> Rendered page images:
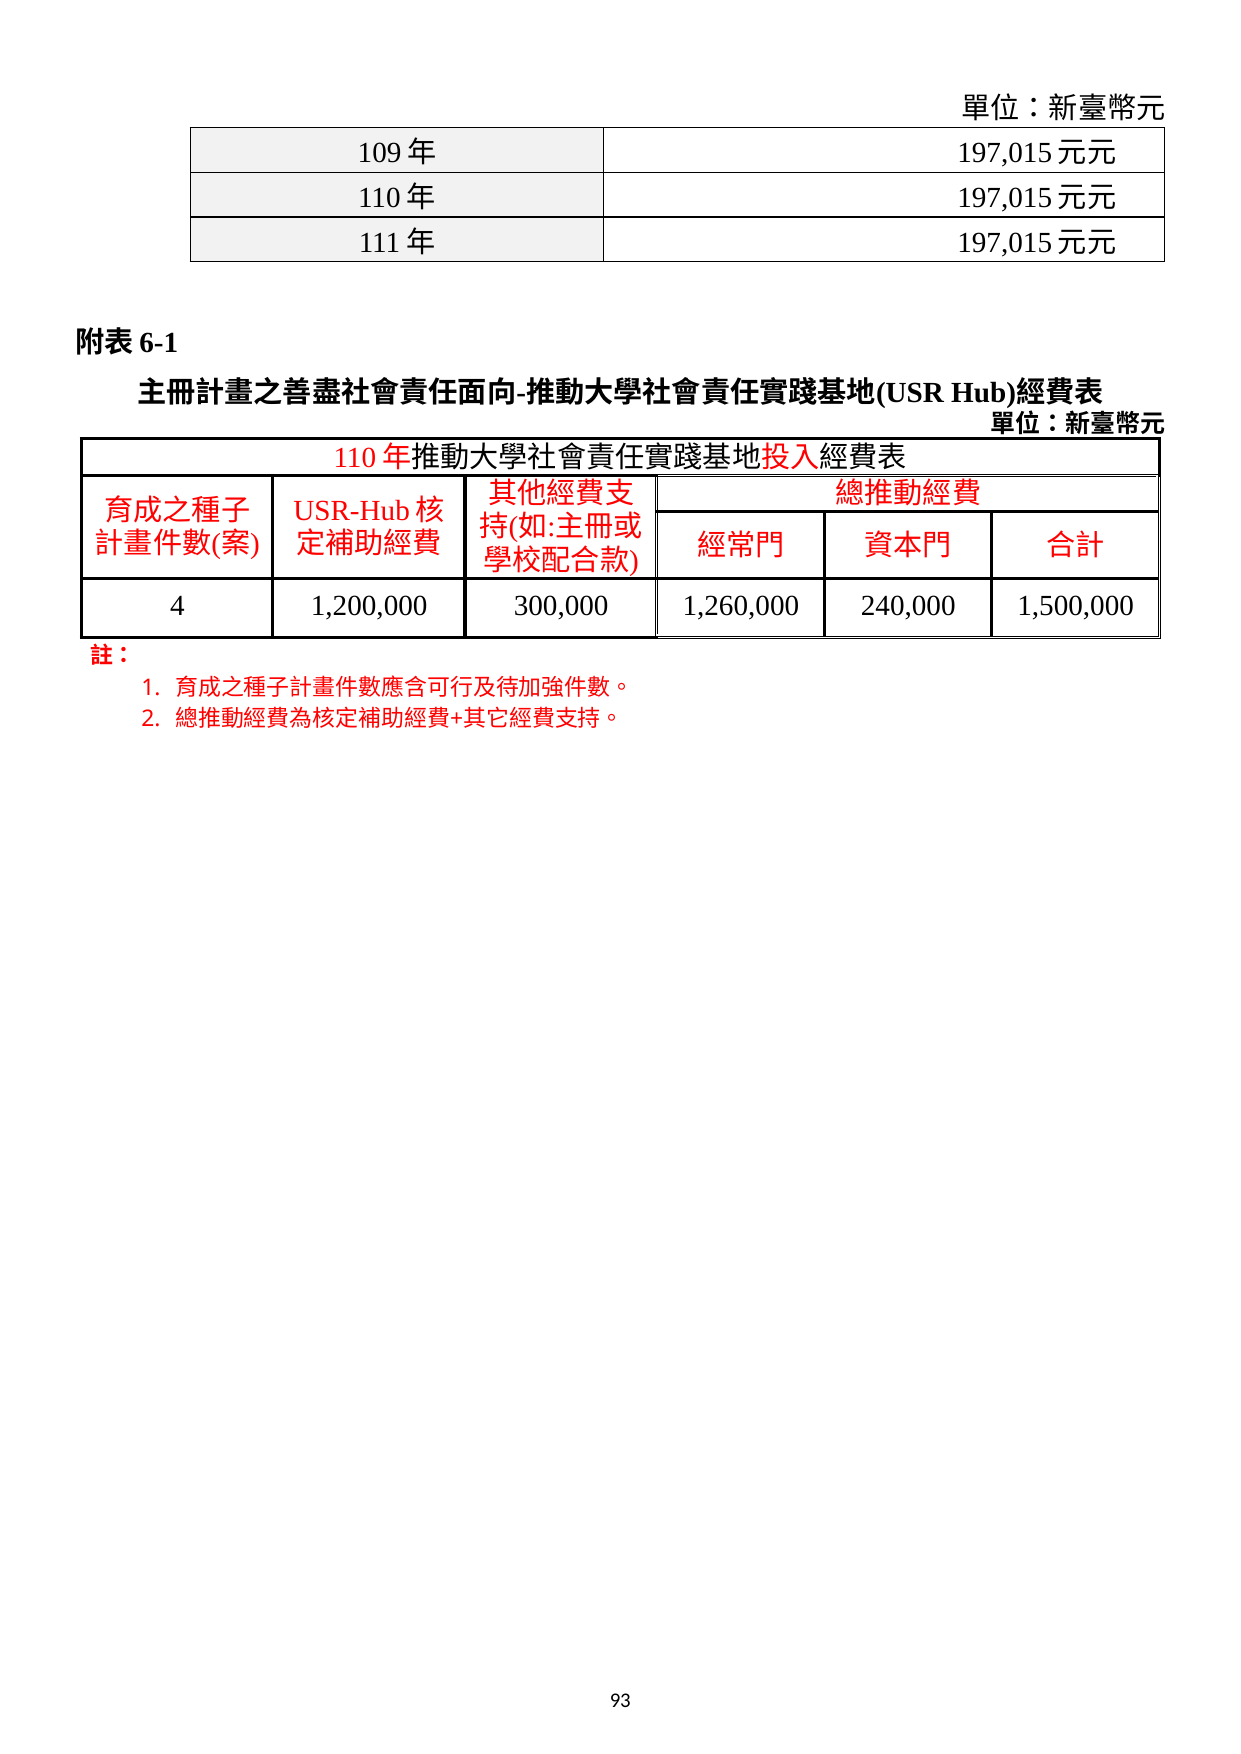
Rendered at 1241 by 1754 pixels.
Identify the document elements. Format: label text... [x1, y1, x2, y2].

table_cell 經常門 [658, 513, 823, 577]
table_cell 4 [83, 580, 271, 636]
table_cell 育成之種子計畫件數(案) [83, 477, 271, 577]
table_cell 110年 [191, 173, 603, 216]
table_header 110年推動大學社會責任實踐基地投入經費表 [83, 440, 1158, 474]
table_cell 資本門 [826, 513, 990, 577]
table_cell 總推動經費 [658, 475, 1158, 510]
table_cell USR-Hub核定補助經費 [274, 477, 463, 577]
text 單位：新臺幣元 [75, 84, 1165, 127]
table_cell 197,015元元 [604, 173, 1164, 216]
table_cell 197,015元元 [604, 218, 1164, 261]
table_cell 1,200,000 [274, 580, 463, 636]
text 附表6-1 [75, 312, 1165, 362]
table_cell 1,500,000 [993, 580, 1158, 636]
table_cell 合計 [993, 513, 1158, 577]
table_cell 240,000 [826, 580, 990, 636]
table_cell 1,260,000 [657, 580, 823, 636]
table_cell 300,000 [467, 580, 655, 636]
list 總推動經費為核定補助經費+其它經費支持。 [134, 701, 1165, 733]
text 單位：新臺幣元 [75, 412, 1165, 437]
table_cell 111年 [191, 218, 603, 261]
table_cell 其他經費支持(如:主冊或學校配合款) [467, 477, 655, 577]
table_header 197,015元元 [604, 128, 1164, 172]
text 主冊計畫之善盡社會責任面向-推動大學社會責任實踐基地(USR Hub)經費表 [75, 362, 1165, 412]
list 育成之種子計畫件數應含可行及待加強件數。 [134, 670, 1165, 701]
text 註： [75, 639, 1165, 670]
table_header 109年 [191, 128, 603, 172]
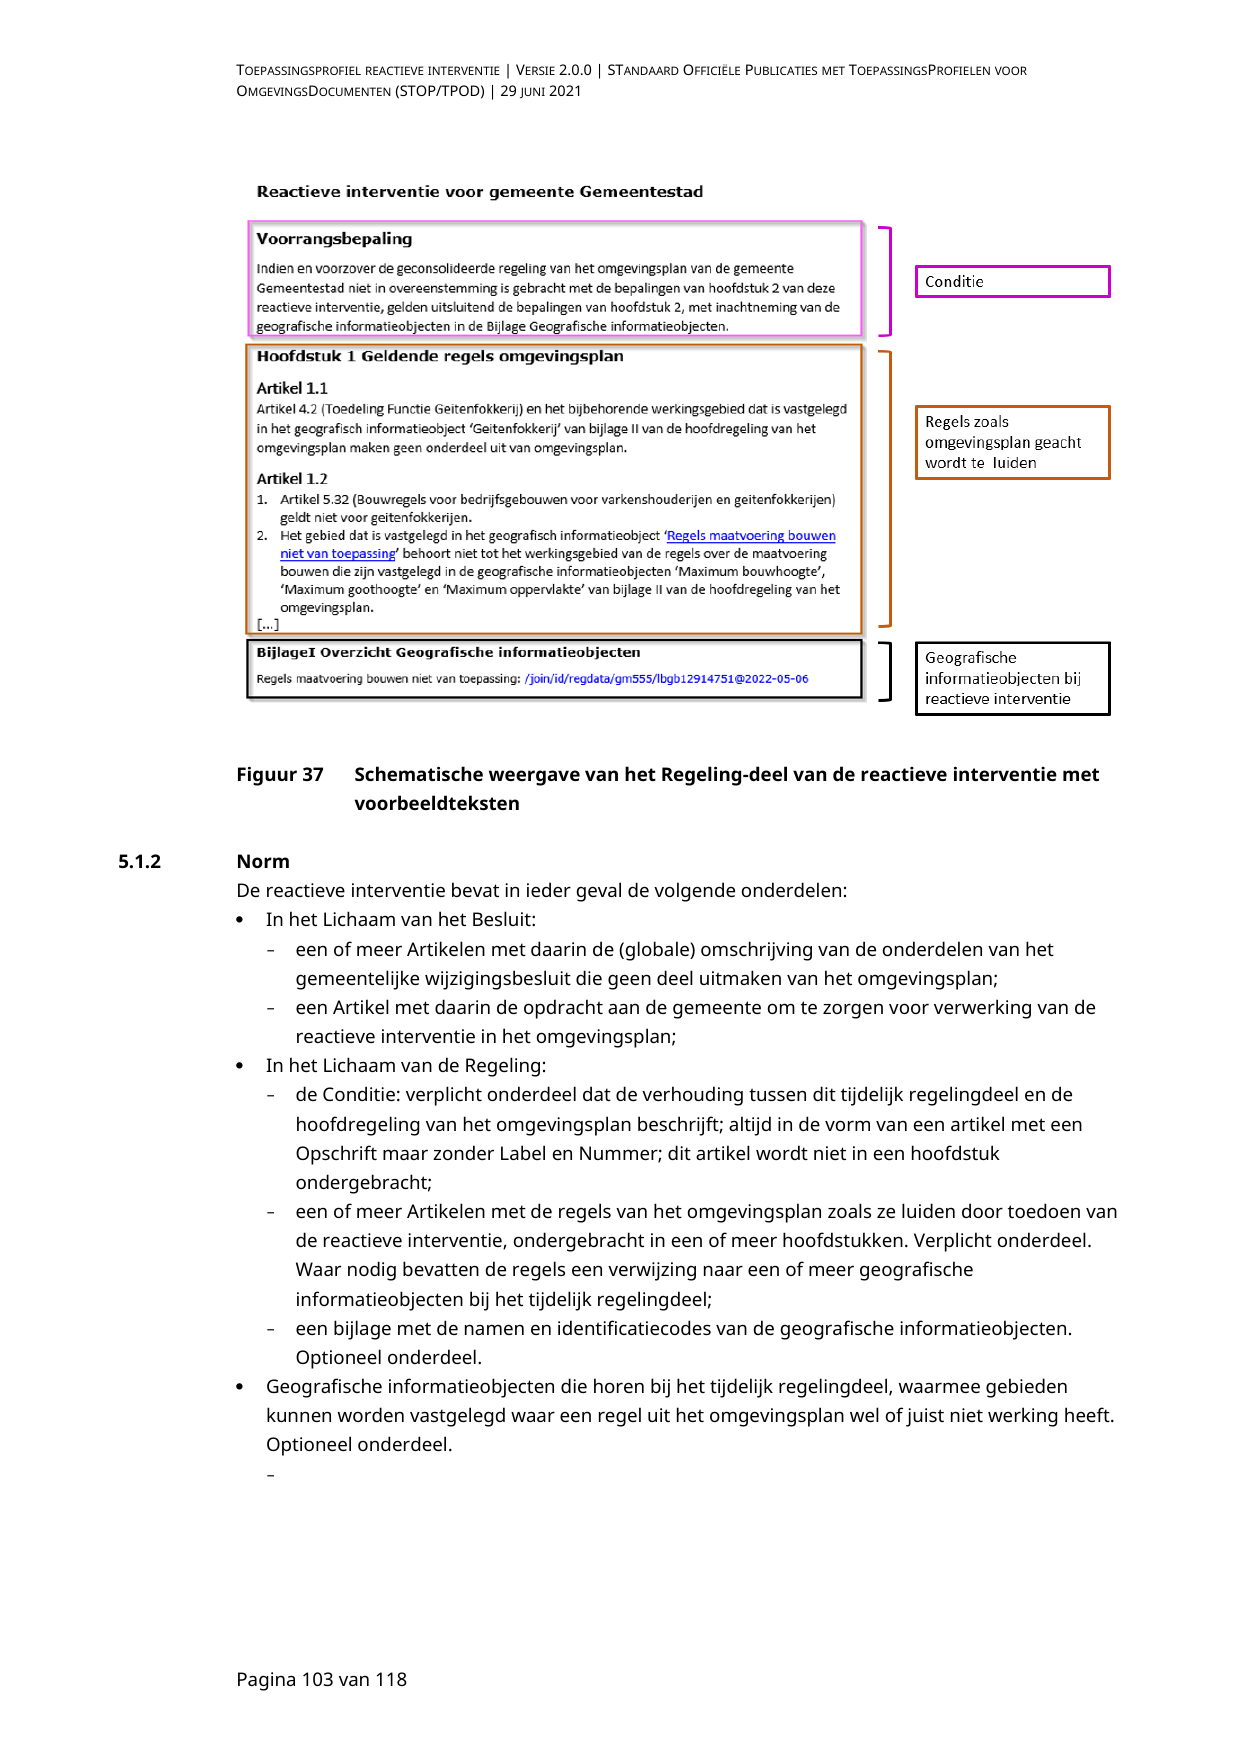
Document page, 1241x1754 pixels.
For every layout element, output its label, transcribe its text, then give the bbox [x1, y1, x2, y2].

> Prompt: Every line of the data should be copied as it stands, without the images.

> Expected output:
Rendered at 1241 by 1754 pixels.
Identify the document elements. Format: label text... [x1, y1, x2, y2].

table_cell 經常門 [658, 513, 823, 577]
table_cell 4 [83, 580, 271, 636]
table_cell 育成之種子計畫件數(案) [83, 477, 271, 577]
table_cell 110年 [191, 173, 603, 216]
table_header 110年推動大學社會責任實踐基地投入經費表 [83, 440, 1158, 474]
table_cell 資本門 [826, 513, 990, 577]
table_cell 總推動經費 [658, 475, 1158, 510]
table_cell USR-Hub核定補助經費 [274, 477, 463, 577]
text 單位：新臺幣元 [75, 84, 1165, 127]
table_cell 197,015元元 [604, 173, 1164, 216]
table_cell 197,015元元 [604, 218, 1164, 261]
table_cell 1,200,000 [274, 580, 463, 636]
text 附表6-1 [75, 312, 1165, 362]
table_cell 1,500,000 [993, 580, 1158, 636]
table_cell 合計 [993, 513, 1158, 577]
table_cell 240,000 [826, 580, 990, 636]
table_cell 1,260,000 [657, 580, 823, 636]
table_cell 300,000 [467, 580, 655, 636]
list 總推動經費為核定補助經費+其它經費支持。 [134, 701, 1165, 733]
text 單位：新臺幣元 [75, 412, 1165, 437]
table_cell 111年 [191, 218, 603, 261]
table_cell 其他經費支持(如:主冊或學校配合款) [467, 477, 655, 577]
table_header 197,015元元 [604, 128, 1164, 172]
text 主冊計畫之善盡社會責任面向-推動大學社會責任實踐基地(USR Hub)經費表 [75, 362, 1165, 412]
list 育成之種子計畫件數應含可行及待加強件數。 [134, 670, 1165, 701]
text 註： [75, 639, 1165, 670]
table_header 109年 [191, 128, 603, 172]
Document page, 1241x1754 pixels.
For every layout element, output its label, transcribe its text, then give the bbox [x1, y1, x2, y2].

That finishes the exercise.